(Records taken from a dataset)
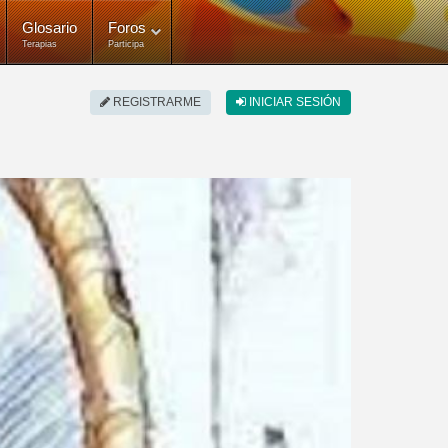
Glosario
Foros
Terapias
Participa
REGISTRARME
INICIAR SESIÓN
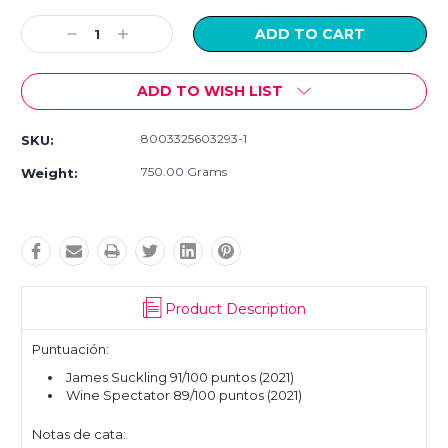
Current
Stock:
Decrease
Increase
Quantity:
Quantity:
ADD TO WISH LIST
8003325603293-1
SKU:
750.00 Grams
Weight:
Product Description
Puntuación:
James Suckling
91/100 puntos (2021)
Wine Spectator
89/100 puntos (2021)
Notas de cata:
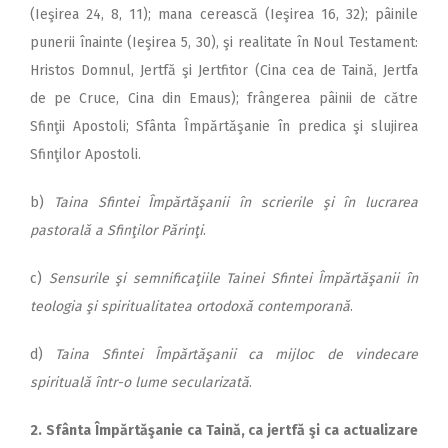
(Ieşirea 24, 8, 11); mana cerească (Ieşirea 16, 32); pâinile
punerii înainte (Ie­şirea 5, 30), şi realitate în Noul Testament:
Hristos Dom­nul, Jertfă şi Jertfitor (Cina cea de Taină, Jertfa
de pe Cruce, Cina din Emaus); frângerea pâi­nii de către
Sfinţii Apostoli; Sfân­ta Împărtăşanie în predica şi slujirea
Sfinţilor Apostoli.
b)
Taina Sfintei Împărtăşanii în scrierile şi în lucrarea
pastorală a Sfinţilor Părinţi
.
c)
Sensurile şi semnificaţiile Tai­nei Sfintei Împărtăşanii în
teologia şi spiritualitatea ortodoxă contemporană
.
d)
Taina Sfintei Împărtăşanii ca mijloc de vindecare
spirituală într-o lume secularizată
.
2. Sfânta Împărtăşanie ca Tai­nă, ca jertfă şi ca actualizare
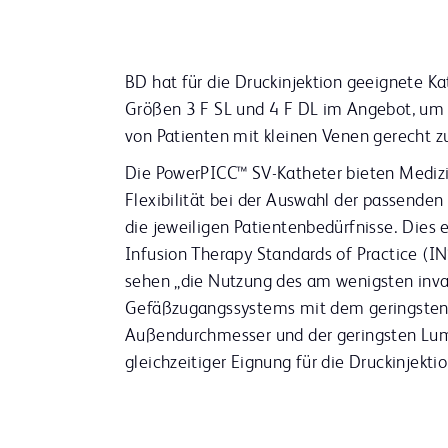
BD hat für die Druckinjektion geeignete Ka
Größen 3 F SL und 4 F DL im Angebot, um
von Patienten mit kleinen Venen gerecht z
Die PowerPICC™ SV-Katheter bieten Mediz
Flexibilität bei der Auswahl der passenden
die jeweiligen Patientenbedürfnisse. Dies 
Infusion Therapy Standards of Practice (I
sehen „die Nutzung des am wenigsten inv
Gefäßzugangssystems mit dem geringste
Außendurchmesser und der geringsten Lu
gleichzeitiger Eignung für die Druckinjektio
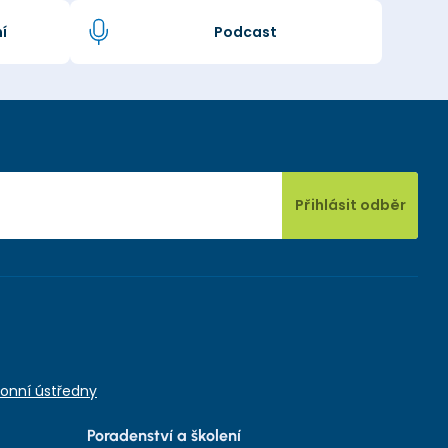
í
Podcast
Přihlásit odběr
onní ústředny
Poradenství a školení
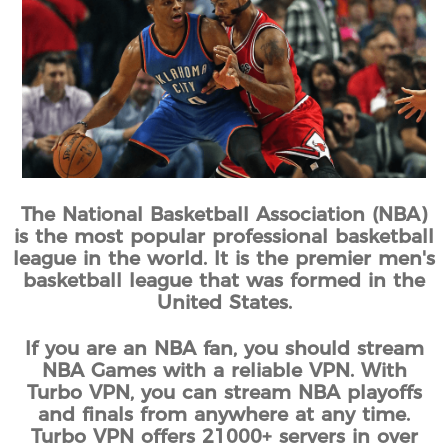
The National Basketball Association (NBA)
is the most popular professional basketball
league in the world. It is the premier men's
basketball league that was formed in the
United States.
If you are an NBA fan, you should stream
NBA Games with a reliable VPN. With
Turbo VPN, you can stream NBA playoffs
and finals from anywhere at any time.
Turbo VPN offers 21000+ servers in over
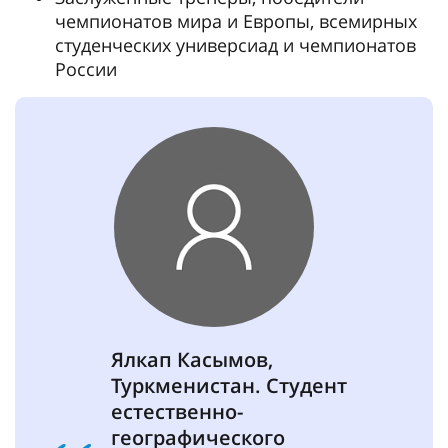
чемпионатов мира и Европы, всемирных
студенческих универсиад и чемпионатов
России
Ялкап Касымов,
Туркменистан. Студент
естественно-
географического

## YOUR GOAL
Show each line of the material that contains the string "stream".

## EXERCISE OUTPUT
If you are an NBA fan, you should stream
Turbo VPN, you can stream NBA playoffs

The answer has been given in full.